In accordance with the Americans with Disabilities Act and Brockport Faculty Senate legislation, students with documented disabilities may be entitled to specific accommodations. SUNY Brockport is committed to fostering an optimal learning environment by applying current principles and practices of equity, diversity, and inclusion. If you are a student with a disability and want to utilize academic accommodations, you must register with Student Accessibility Services (SAS) to obtain an official accommodation letter which must be submitted to faculty for accommodation implementation. If you think you have a disability, you may want to meet with SAS to learn about related resources. You can find out more about Student Accessibility Services or by contacting SAS via the email address sasoffice@brockport.edu or phone number (585) 395-5409. Students, faculty, staff, and SAS work together to create an inclusive learning environment. Feel free to contact the instructor with any questions.

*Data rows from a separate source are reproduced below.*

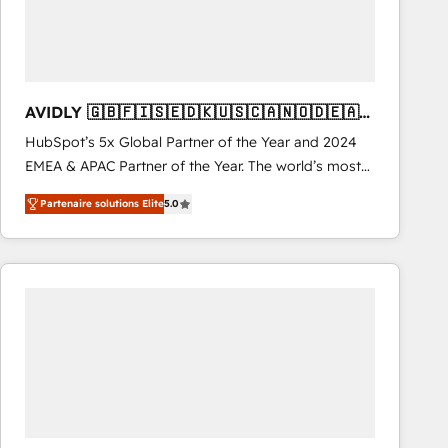
AVIDLY 🇬🇧🇫🇮🇸🇪🇩🇰🇺🇸🇨🇦🇳🇴🇩🇪🇦🇺
🇳🇿
HubSpot’s 5x Global Partner of the Year and 2024
EMEA & APAC Partner of the Year. The world’s most
experienced and fully accredited HubSpot Solutions
Partenaire solutions Elite
5.0
Partner. 🚀 With 2,750+ HubSpot projects delivered
and 370+ specialists across EMEA, APAC and NAM,
we de-risk complex CRM programmes and
accelerate ROI across every HubSpot Hub. 🧭 From
multi-region migrations to AI-powered automation,
we turn complexity into clarity, human at global
scale. 🏆 HubSpot’s CEO called us “the partner of the
future.” Others agree it is proof of trust built through
measurable impact.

Discrimination and harassment policies

Sex and Gender discrimination, including sexual harassment, are prohibited in educational programs and activities, including classes. Title IX legislation and College policy require the College to provide sex and gender equity in all areas of campus life. If you or someone you know has experienced sex or gender discrimination (including gender identity or non-conformity), discrimination on the basis of sexual orientation or pregnancy, sexual harassment, sexual assault, intimate partner violence, or stalking, we encourage you to seek assistance and to report the incident through these resources. Confidential assistance is available on campus at Hazen Center for Integrated Care. Another resource is RESTORE. Note that by law faculty are mandatory reporters and cannot maintain confidentiality under Title IX; they will need to share information with the Title IX & College Compliance Officer.

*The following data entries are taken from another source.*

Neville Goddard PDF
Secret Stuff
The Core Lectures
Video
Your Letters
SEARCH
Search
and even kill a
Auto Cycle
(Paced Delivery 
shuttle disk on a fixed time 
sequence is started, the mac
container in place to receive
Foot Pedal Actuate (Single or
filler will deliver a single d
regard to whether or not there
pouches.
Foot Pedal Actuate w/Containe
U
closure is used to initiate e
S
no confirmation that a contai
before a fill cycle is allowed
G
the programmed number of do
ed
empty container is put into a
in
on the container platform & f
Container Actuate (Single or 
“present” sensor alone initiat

Statement of equity and open communication

We recognize that each class we teach is composed of diverse populations and are aware of and attentive to inequities of experience based on social identities including but not limited to race, class, assigned gender, gender identity, sexuality, geographical background, language background, religion, disability, age, and nationality. This classroom operates on a model of equity and partnership, in which we expect and appreciate diverse perspectives and ideas and encourage spirited but respectful debate and dialogue. If anyone is experiencing exclusion, intentional or unintentional aggression, silencing, or any other form of oppression, please communicate with me and we will work with each other and with SUNY Brockport resources to address these serious problems.

Disruptive student behaviors

Please see SUNY Brockport’s procedures for dealing with students who are disruptive in class.

Emergency alert system

In case of emergency, the Emergency Alert System at The College at Brockport will be activated. Students are encouraged to maintain updated contact information using the link on the College’s Emergency Information website.